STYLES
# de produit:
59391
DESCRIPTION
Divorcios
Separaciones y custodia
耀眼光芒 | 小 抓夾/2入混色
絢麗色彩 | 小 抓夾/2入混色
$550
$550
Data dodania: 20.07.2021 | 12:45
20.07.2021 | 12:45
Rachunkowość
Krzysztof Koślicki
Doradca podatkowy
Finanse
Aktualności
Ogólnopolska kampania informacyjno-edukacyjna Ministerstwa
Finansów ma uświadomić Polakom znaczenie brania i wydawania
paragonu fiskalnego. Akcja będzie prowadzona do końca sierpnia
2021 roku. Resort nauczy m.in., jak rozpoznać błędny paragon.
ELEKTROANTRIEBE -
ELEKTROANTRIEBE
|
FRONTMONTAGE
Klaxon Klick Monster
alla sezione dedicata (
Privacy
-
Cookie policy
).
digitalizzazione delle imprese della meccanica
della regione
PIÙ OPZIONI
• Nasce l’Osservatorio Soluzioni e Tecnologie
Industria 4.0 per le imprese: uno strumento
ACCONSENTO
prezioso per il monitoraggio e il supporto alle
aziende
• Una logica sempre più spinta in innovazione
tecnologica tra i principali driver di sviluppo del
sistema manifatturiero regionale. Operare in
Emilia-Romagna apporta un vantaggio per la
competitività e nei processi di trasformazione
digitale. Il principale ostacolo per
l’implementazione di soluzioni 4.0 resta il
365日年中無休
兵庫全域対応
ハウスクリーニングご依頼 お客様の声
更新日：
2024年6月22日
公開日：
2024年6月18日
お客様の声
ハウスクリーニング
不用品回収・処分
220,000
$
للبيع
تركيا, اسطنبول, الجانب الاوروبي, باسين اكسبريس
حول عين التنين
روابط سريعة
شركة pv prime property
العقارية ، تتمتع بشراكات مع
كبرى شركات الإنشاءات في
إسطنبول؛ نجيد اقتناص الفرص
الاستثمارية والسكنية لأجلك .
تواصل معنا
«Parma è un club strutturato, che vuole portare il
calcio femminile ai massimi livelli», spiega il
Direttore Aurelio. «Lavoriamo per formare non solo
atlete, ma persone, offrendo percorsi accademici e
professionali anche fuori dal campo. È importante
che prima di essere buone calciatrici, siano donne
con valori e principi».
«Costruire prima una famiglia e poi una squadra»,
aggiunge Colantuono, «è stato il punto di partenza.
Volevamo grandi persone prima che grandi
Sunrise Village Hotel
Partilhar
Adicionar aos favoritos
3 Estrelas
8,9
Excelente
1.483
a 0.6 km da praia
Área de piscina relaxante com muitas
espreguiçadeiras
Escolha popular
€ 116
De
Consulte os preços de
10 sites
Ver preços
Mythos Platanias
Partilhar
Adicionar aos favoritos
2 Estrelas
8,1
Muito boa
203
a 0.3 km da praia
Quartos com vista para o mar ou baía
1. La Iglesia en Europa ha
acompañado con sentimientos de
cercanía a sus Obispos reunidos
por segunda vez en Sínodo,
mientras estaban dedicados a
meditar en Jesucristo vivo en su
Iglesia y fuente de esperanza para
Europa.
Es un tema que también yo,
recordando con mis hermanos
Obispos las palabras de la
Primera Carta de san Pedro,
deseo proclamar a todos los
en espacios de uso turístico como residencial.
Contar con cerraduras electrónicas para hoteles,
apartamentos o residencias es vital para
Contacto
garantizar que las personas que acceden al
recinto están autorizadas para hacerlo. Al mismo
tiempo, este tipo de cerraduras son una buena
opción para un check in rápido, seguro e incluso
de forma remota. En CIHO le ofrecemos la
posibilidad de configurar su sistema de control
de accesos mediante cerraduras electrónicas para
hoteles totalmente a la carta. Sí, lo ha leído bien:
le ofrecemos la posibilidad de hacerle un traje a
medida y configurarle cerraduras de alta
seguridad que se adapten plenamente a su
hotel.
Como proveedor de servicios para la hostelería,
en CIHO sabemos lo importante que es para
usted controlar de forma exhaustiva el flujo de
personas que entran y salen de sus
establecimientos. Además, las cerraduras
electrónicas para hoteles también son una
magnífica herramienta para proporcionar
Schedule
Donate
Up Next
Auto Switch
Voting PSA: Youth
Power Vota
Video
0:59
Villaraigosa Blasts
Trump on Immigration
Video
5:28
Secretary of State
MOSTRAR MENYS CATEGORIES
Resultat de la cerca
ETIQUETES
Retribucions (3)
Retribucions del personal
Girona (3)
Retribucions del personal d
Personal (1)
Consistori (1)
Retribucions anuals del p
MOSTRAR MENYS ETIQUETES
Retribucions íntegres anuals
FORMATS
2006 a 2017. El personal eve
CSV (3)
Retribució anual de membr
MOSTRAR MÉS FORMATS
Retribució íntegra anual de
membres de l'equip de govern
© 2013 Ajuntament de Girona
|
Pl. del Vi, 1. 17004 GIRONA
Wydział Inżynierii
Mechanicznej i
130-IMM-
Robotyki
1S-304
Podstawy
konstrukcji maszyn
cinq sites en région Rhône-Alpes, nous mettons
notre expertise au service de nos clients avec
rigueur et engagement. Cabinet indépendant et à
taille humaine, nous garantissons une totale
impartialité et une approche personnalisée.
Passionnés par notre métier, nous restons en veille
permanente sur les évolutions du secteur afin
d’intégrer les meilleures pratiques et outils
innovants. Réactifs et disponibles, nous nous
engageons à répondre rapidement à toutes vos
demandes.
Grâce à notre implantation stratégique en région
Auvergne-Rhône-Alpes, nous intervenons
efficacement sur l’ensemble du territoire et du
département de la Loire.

### [What to produce]
Copy out, line for line and without changes, all the text read from the items above.

### [Output below]
STYLES
# de produit:
59391
DESCRIPTION
Divorcios
Separaciones y custodia
耀眼光芒 | 小 抓夾/2入混色
絢麗色彩 | 小 抓夾/2入混色
$550
$550
Data dodania: 20.07.2021 | 12:45
20.07.2021 | 12:45
Rachunkowość
Krzysztof Koślicki
Doradca podatkowy
Finanse
Aktualności
Ogólnopolska kampania informacyjno-edukacyjna Ministerstwa
Finansów ma uświadomić Polakom znaczenie brania i wydawania
paragonu fiskalnego. Akcja będzie prowadzona do końca sierpnia
2021 roku. Resort nauczy m.in., jak rozpoznać błędny paragon.
ELEKTROANTRIEBE -
ELEKTROANTRIEBE
|
FRONTMONTAGE
Klaxon Klick Monster
alla sezione dedicata (
Privacy
-
Cookie policy
).
digitalizzazione delle imprese della meccanica
della regione
PIÙ OPZIONI
• Nasce l’Osservatorio Soluzioni e Tecnologie
Industria 4.0 per le imprese: uno strumento
ACCONSENTO
prezioso per il monitoraggio e il supporto alle
aziende
• Una logica sempre più spinta in innovazione
tecnologica tra i principali driver di sviluppo del
sistema manifatturiero regionale. Operare in
Emilia-Romagna apporta un vantaggio per la
competitività e nei processi di trasformazione
digitale. Il principale ostacolo per
l’implementazione di soluzioni 4.0 resta il
365日年中無休
兵庫全域対応
ハウスクリーニングご依頼 お客様の声
更新日：
2024年6月22日
公開日：
2024年6月18日
お客様の声
ハウスクリーニング
不用品回収・処分
220,000
$
للبيع
تركيا, اسطنبول, الجانب الاوروبي, باسين اكسبريس
حول عين التنين
روابط سريعة
شركة pv prime property
العقارية ، تتمتع بشراكات مع
كبرى شركات الإنشاءات في
إسطنبول؛ نجيد اقتناص الفرص
الاستثمارية والسكنية لأجلك .
تواصل معنا
«Parma è un club strutturato, che vuole portare il
calcio femminile ai massimi livelli», spiega il
Direttore Aurelio. «Lavoriamo per formare non solo
atlete, ma persone, offrendo percorsi accademici e
professionali anche fuori dal campo. È importante
che prima di essere buone calciatrici, siano donne
con valori e principi».
«Costruire prima una famiglia e poi una squadra»,
aggiunge Colantuono, «è stato il punto di partenza.
Volevamo grandi persone prima che grandi
Sunrise Village Hotel
Partilhar
Adicionar aos favoritos
3 Estrelas
8,9
Excelente
1.483
a 0.6 km da praia
Área de piscina relaxante com muitas
espreguiçadeiras
Escolha popular
€ 116
De
Consulte os preços de
10 sites
Ver preços
Mythos Platanias
Partilhar
Adicionar aos favoritos
2 Estrelas
8,1
Muito boa
203
a 0.3 km da praia
Quartos com vista para o mar ou baía
1. La Iglesia en Europa ha
acompañado con sentimientos de
cercanía a sus Obispos reunidos
por segunda vez en Sínodo,
mientras estaban dedicados a
meditar en Jesucristo vivo en su
Iglesia y fuente de esperanza para
Europa.
Es un tema que también yo,
recordando con mis hermanos
Obispos las palabras de la
Primera Carta de san Pedro,
deseo proclamar a todos los
en espacios de uso turístico como residencial.
Contar con cerraduras electrónicas para hoteles,
apartamentos o residencias es vital para
Contacto
garantizar que las personas que acceden al
recinto están autorizadas para hacerlo. Al mismo
tiempo, este tipo de cerraduras son una buena
opción para un check in rápido, seguro e incluso
de forma remota. En CIHO le ofrecemos la
posibilidad de configurar su sistema de control
de accesos mediante cerraduras electrónicas para
hoteles totalmente a la carta. Sí, lo ha leído bien:
le ofrecemos la posibilidad de hacerle un traje a
medida y configurarle cerraduras de alta
seguridad que se adapten plenamente a su
hotel.
Como proveedor de servicios para la hostelería,
en CIHO sabemos lo importante que es para
usted controlar de forma exhaustiva el flujo de
personas que entran y salen de sus
establecimientos. Además, las cerraduras
electrónicas para hoteles también son una
magnífica herramienta para proporcionar
Schedule
Donate
Up Next
Auto Switch
Voting PSA: Youth
Power Vota
Video
0:59
Villaraigosa Blasts
Trump on Immigration
Video
5:28
Secretary of State
MOSTRAR MENYS CATEGORIES
Resultat de la cerca
ETIQUETES
Retribucions (3)
Retribucions del personal
Girona (3)
Retribucions del personal d
Personal (1)
Consistori (1)
Retribucions anuals del p
MOSTRAR MENYS ETIQUETES
Retribucions íntegres anuals
FORMATS
2006 a 2017. El personal eve
CSV (3)
Retribució anual de membr
MOSTRAR MÉS FORMATS
Retribució íntegra anual de
membres de l'equip de govern
© 2013 Ajuntament de Girona
|
Pl. del Vi, 1. 17004 GIRONA
Wydział Inżynierii
Mechanicznej i
130-IMM-
Robotyki
1S-304
Podstawy
konstrukcji maszyn
cinq sites en région Rhône-Alpes, nous mettons
notre expertise au service de nos clients avec
rigueur et engagement. Cabinet indépendant et à
taille humaine, nous garantissons une totale
impartialité et une approche personnalisée.
Passionnés par notre métier, nous restons en veille
permanente sur les évolutions du secteur afin
d’intégrer les meilleures pratiques et outils
innovants. Réactifs et disponibles, nous nous
engageons à répondre rapidement à toutes vos
demandes.
Grâce à notre implantation stratégique en région
Auvergne-Rhône-Alpes, nous intervenons
efficacement sur l’ensemble du territoire et du
département de la Loire.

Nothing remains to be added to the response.